Stelenübergabe für Enver Şimşek – 9. September 2014
Sehr geehrte Familie Şimşek,
Sehr geehrte Frau Zander,
Sehr geehrter Herr Bürgermeister Vogel,
Sehr geehrter Herr Berr,
Sehr geehrte Frau Yiyit,
Verehrte Gaeste,
- Ich gedenke Herrn Enver Şimşek, der am 9. September 2000 durch die Terrorgruppe NSU in seinem Wagen an seinem Blumenstand in dieser Strasse ermordet wurde. Seiner Familie und seinen Hinterbliebenen spreche ich mein tiefstes Beileid aus. Ich bedanke mich bei der Evangelisch-Lutherischen Kirchengemeinde Altenfurt/Moorenbrunn für die heutige Veranstaltung.
- Wie bekannt, hat der NSU zehn Menschen ermordet. Acht dieser Menschen waren türkisch bzw. türkischstaemmig. Und drei dieser Morde haben sich in Nürnberg ereignet. Enver Şimşek, Abdurrahim Özüdoğru und İsmail Yaşar, drei unschuldige Menschen, die nichts anderes getan haben als zu arbeiten um ihre Familie zu ernaehren und mit ihrem Fleiss einen Beitrag für die deutsche Wirtschaft zu leisten, fielen der brutalen Mordserie des NSU zum Opfer. Deswegen trifft uns Nürnberger bei der Erinnerung an diese Menschen eine besondere Verantwortung.
- Die NSU-Morde haben die türkische Community in Angst und Schrecken versetzt. Trotz jahrelanger Fahndung war das Terror-Trio im Untergrund weiterhin aktiv, hat über mehr als zehn Jahre lang bundesweit unbehelligt gemordet und Straftaten begangen. Dass sie dabei nicht ertappt wurden, zeigt, dass es sich beim NSU nicht um eine einfache Terrorgruppe handelt, sondern um eine Organisation die manche Kreise in Schutz nehmen.
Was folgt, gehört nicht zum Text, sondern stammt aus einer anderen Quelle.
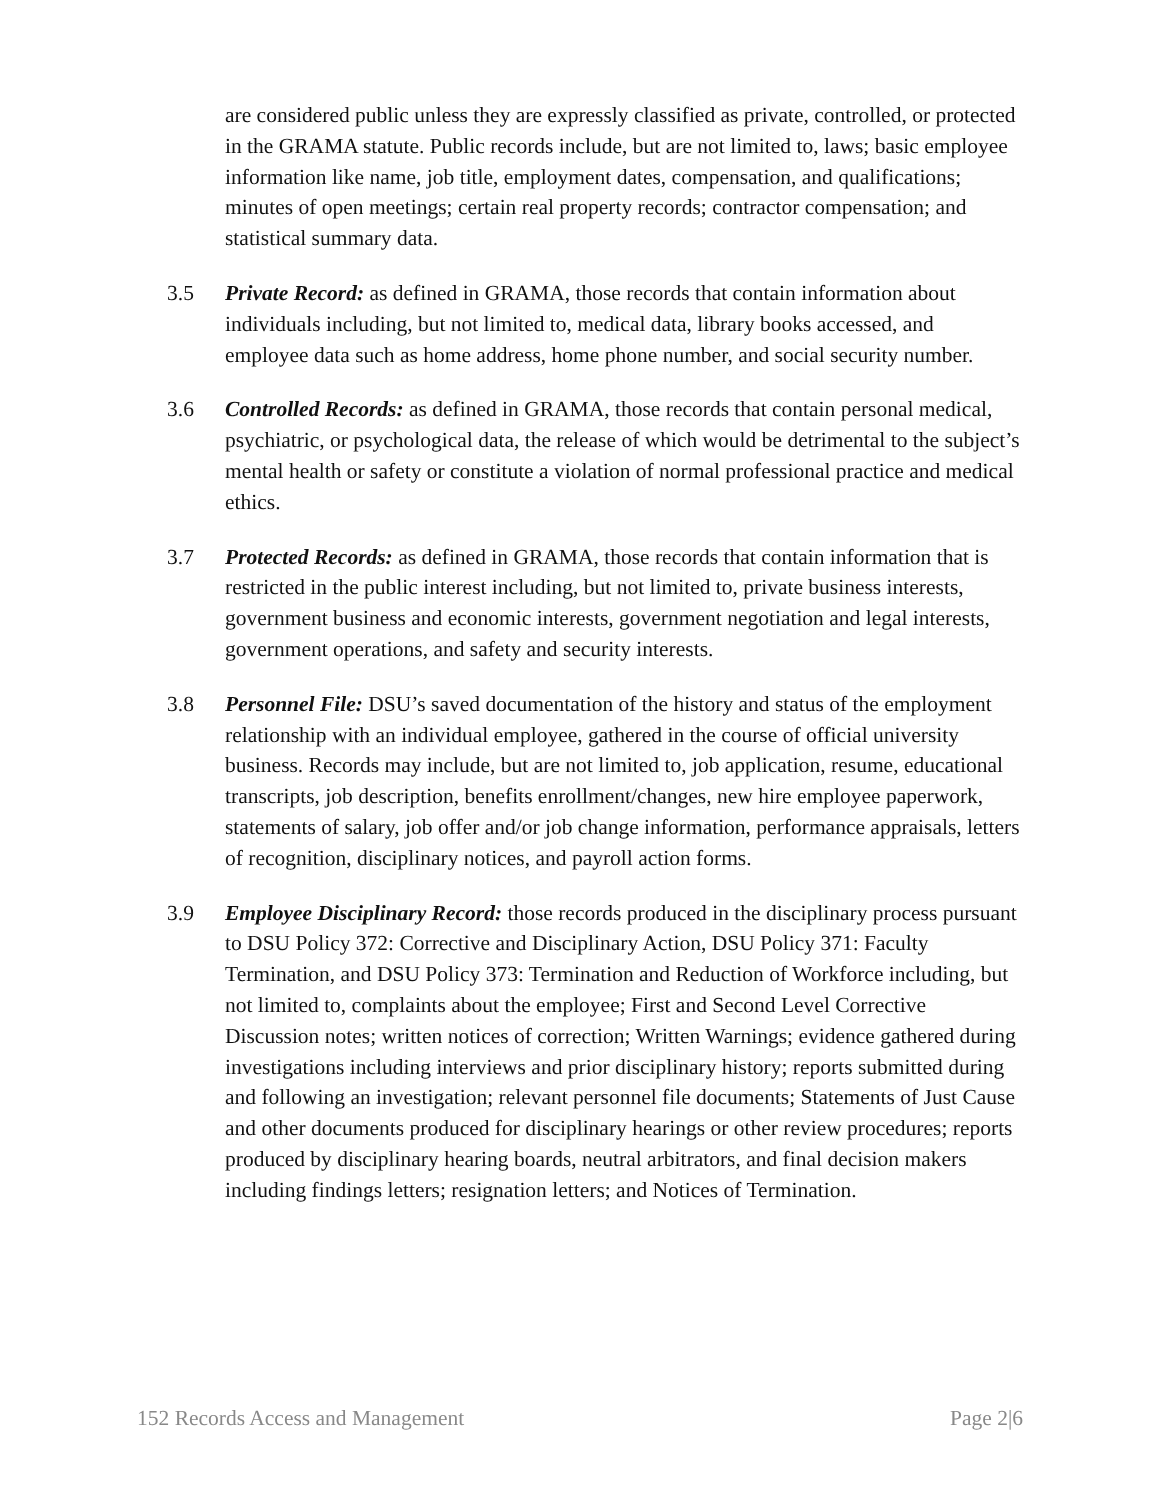are considered public unless they are expressly classified as private, controlled, or protected in the GRAMA statute. Public records include, but are not limited to, laws; basic employee information like name, job title, employment dates, compensation, and qualifications; minutes of open meetings; certain real property records; contractor compensation; and statistical summary data.
3.5 Private Record: as defined in GRAMA, those records that contain information about individuals including, but not limited to, medical data, library books accessed, and employee data such as home address, home phone number, and social security number.
3.6 Controlled Records: as defined in GRAMA, those records that contain personal medical, psychiatric, or psychological data, the release of which would be detrimental to the subject’s mental health or safety or constitute a violation of normal professional practice and medical ethics.
3.7 Protected Records: as defined in GRAMA, those records that contain information that is restricted in the public interest including, but not limited to, private business interests, government business and economic interests, government negotiation and legal interests, government operations, and safety and security interests.
3.8 Personnel File: DSU’s saved documentation of the history and status of the employment relationship with an individual employee, gathered in the course of official university business. Records may include, but are not limited to, job application, resume, educational transcripts, job description, benefits enrollment/changes, new hire employee paperwork, statements of salary, job offer and/or job change information, performance appraisals, letters of recognition, disciplinary notices, and payroll action forms.
3.9 Employee Disciplinary Record: those records produced in the disciplinary process pursuant to DSU Policy 372: Corrective and Disciplinary Action, DSU Policy 371: Faculty Termination, and DSU Policy 373: Termination and Reduction of Workforce including, but not limited to, complaints about the employee; First and Second Level Corrective Discussion notes; written notices of correction; Written Warnings; evidence gathered during investigations including interviews and prior disciplinary history; reports submitted during and following an investigation; relevant personnel file documents; Statements of Just Cause and other documents produced for disciplinary hearings or other review procedures; reports produced by disciplinary hearing boards, neutral arbitrators, and final decision makers including findings letters; resignation letters; and Notices of Termination.
152 Records Access and Management Page 2|6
- So geht es auch aus dem 1800 Seiten umfassenden Abschlussbericht des NSU-Untersuchungsausschusses des Thüringer Landtages hervor, der nach zweieinhalb Jahren Arbeit am 22. August 2014 der Öffentlichkeit vorgesttellt wurde; Polizei, Verfassungschutz und Justiz haben im Kampf gegen den NSU komplett versagt. Haetten die Verantwortlichen ihre Arbeit ordentlich getan, haette zumindest ein Teil der Morde verhindert werden können. Der Bericht spricht auch von vielen offenen Fragen, die auf eine Antwort warten.
- Mit Entsetzen verfolgen wir, wie in letzter Zeit in manchen deutschen Staedten besonders auf Moscheen rassistisch motivierte Anschlaege verübt worden. Solche Anschlaege versetzen die türkische Community erneut in Angst und Schrecken.
- Kinder und Enkelkinder der sogenannten Gastarbeiter, die in den 60’er Jahren nach Deutschland kamen, wollen ihre Zukunft in diesem Land gestalten und sich für die Entwicklung dieses Landes einsetzen. Es ist ein natürliches Recht der türkischen Community, bei ihren Bemühungen für die Entwicklung Deutschlands nach mehr Frieden und Sicherheit zu verlangen. Wir sind davon überzeugt, dass die Verantwortlichen erforderliche Schritte hierfür einleiten werden.
- In diesem Sinne erhoffen wir uns von dem laufenden NSU Prozess am Oberlandesgericht in München ein eindeutiges Ergebnis und eine angemessene Strafe für alle Verantwortlichen. Denn nur so kann verhindert werden, dass sich solch eine Tragödie wiederholt. Auch ist es sehr wichtig, an die Opfer des NSU zu erinnern und sich quer durch die Gesellschaft gemeinsam gegen Rassismus und Rechtsextremismus zu stellen.
- Für ein gut funktionierendes Miteinder aller Migrantengruppen und der Aufnahmegesellschaft im Einwanderungsland land Deutschland trifft jeden von uns eine wichtige Verantwortung. Die heutige Veranstaltung wird ebenfals einen Beitrag für die Schaffung eines Miteinanders und einer Willkommenskultur leisten.
- Abschliessend möchte ich mich noch einmal bei den Organisatoren dieser Veranstaltung bedanken und den Hinterbliebenen mein Beileid aussprechen.